The best way to find out if you can trust somebody is to trust them.
Without trust, it’s challenging to build lasting relationships with customers, employees, and stakeholders. Trust engenders confidence, reliability, and credibility, and it also speeds up the decision-making process. In fact, most problems in the workplace today—such as the hand-wringing about the role of remote work—at least partly stem from a lack of trust. Operating from an assumption that direct reports cannot be trusted undercuts any efforts within an organization to improve leadership.
Never mistake motion for action.
Perpetual activity does not necessarily equal meaningful progress or effective leadership. Mistaking motion for action can lead to inefficiency, wasted resources, and missed opportunities. True leadership involves making purposeful, well-informed decisions and taking deliberate actions that align with a clear strategy and vision. It’s about setting priorities, managing time and resources effectively, and ensuring that every effort contributes to the achievement of meaningful goals.
The shortest answer is doing the thing.
Lengthy deliberations and over-analysis can lead to missed opportunities, delayed decision-making, and a lack of agility. Taking swift, well-informed action encourages innovation and allows companies to proactively respond to challenges and opportunities. Rather than getting bogged down in endless discussions, focus on execution and results, which ultimately builds a more efficient and effective operation.
The first draft of anything is shit.
A culture of iteration, continuous improvement, and learning from mistakes makes employees feel comfortable taking risks, proposing new ideas, and making initial attempts without the fear of harsh judgment. No first effort is perfect, but you have to start somewhere. If you seek innovation, first establish a structured organization where refining and revising ideas is encouraged.
The world breaks everyone, and afterward, some are strong at the broken places.
Setbacks and challenges are inevitable, but how you respond to these difficulties will determine if your business can endure and use its struggles and failures to improve. Can you adapt, grow stronger in the process, and emerge better equipped to navigate adversity, make informed decisions, and inspire your team? Why not embrace adversity as a chance to develop your skills and improve your organization? Experienced leaders often point to resilience as the most important quality in a fledgling business. They also cite numerous failures that ultimately paved the way to success.
The man who has begun to live more seriously within begins to live more simply without.
When a company begins to focus on its core values and prioritizes what truly matters, leaders can emphasize essential competencies and eliminate unnecessary complexity. By living—and leading—with a sense of purpose, business leaders can foster a more focused, efficient, and purpose-driven environment.

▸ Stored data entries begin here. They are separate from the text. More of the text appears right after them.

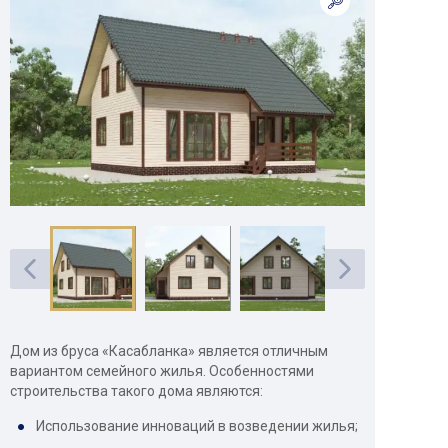
Дом из бруса «Касабланка» является отличным
вариантом семейного жилья. Особенностями
строительства такого дома являются:
Использование инноваций в возведении жилья;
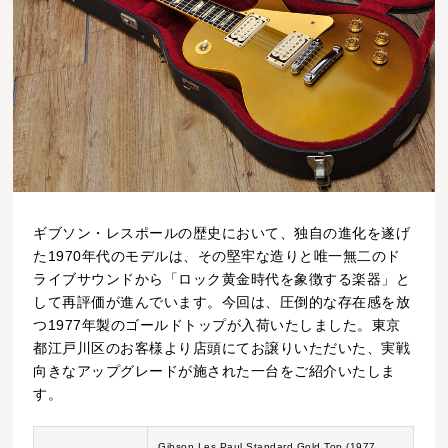
ギブソン・レスポールの歴史において、独自の進化を遂げ
た1970年代のモデルは、その堅牢な造りと唯一無二のド
ライブサウンドから「ロック黄金時代を象徴する楽器」と
して再評価が進んでいます。今回は、圧倒的な存在感を放
つ1977年製のゴールドトップが入荷いたしました。東京
都江戸川区のお客様より店頭にてお譲りいただいた、実戦
向きなアップグレードが施された一台をご紹介いたしま
す。
Gibson Les Paul Standard Gold Top (1977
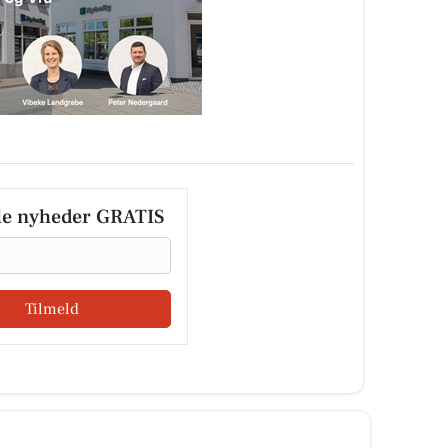
le nyheder GRATIS
Tilmeld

Cowardice…is almost always simply a lack of ability to suspend the functioning of the imagination.
Don’t let your fears and anxieties run wild. Excessive worrying about negative outcomes hinders decision-making. Over time, operating within static fear breeds a culture of pessimism that inhibits collaboration and creativity. Your people should not be reluctant to voice new ideas or dissent from the status quo because they fear criticism. Effective leaders and organizations must balance imagination and creativity with a healthy dose of courage to overcome challenges.
The writer’s job is not to judge, but to seek to understand.
Creativity and productivity can thrive in a workplace that encourages empathy, open communication, and collaboration. Employees and leaders should listen actively to one another, suspend judgment, and work to genuinely understand each other’s perspectives, ideas, and concerns. Want to improve both your team and their work? Strengthening the relationships on your team engenders a culture of inclusivity where diverse viewpoints are welcomed.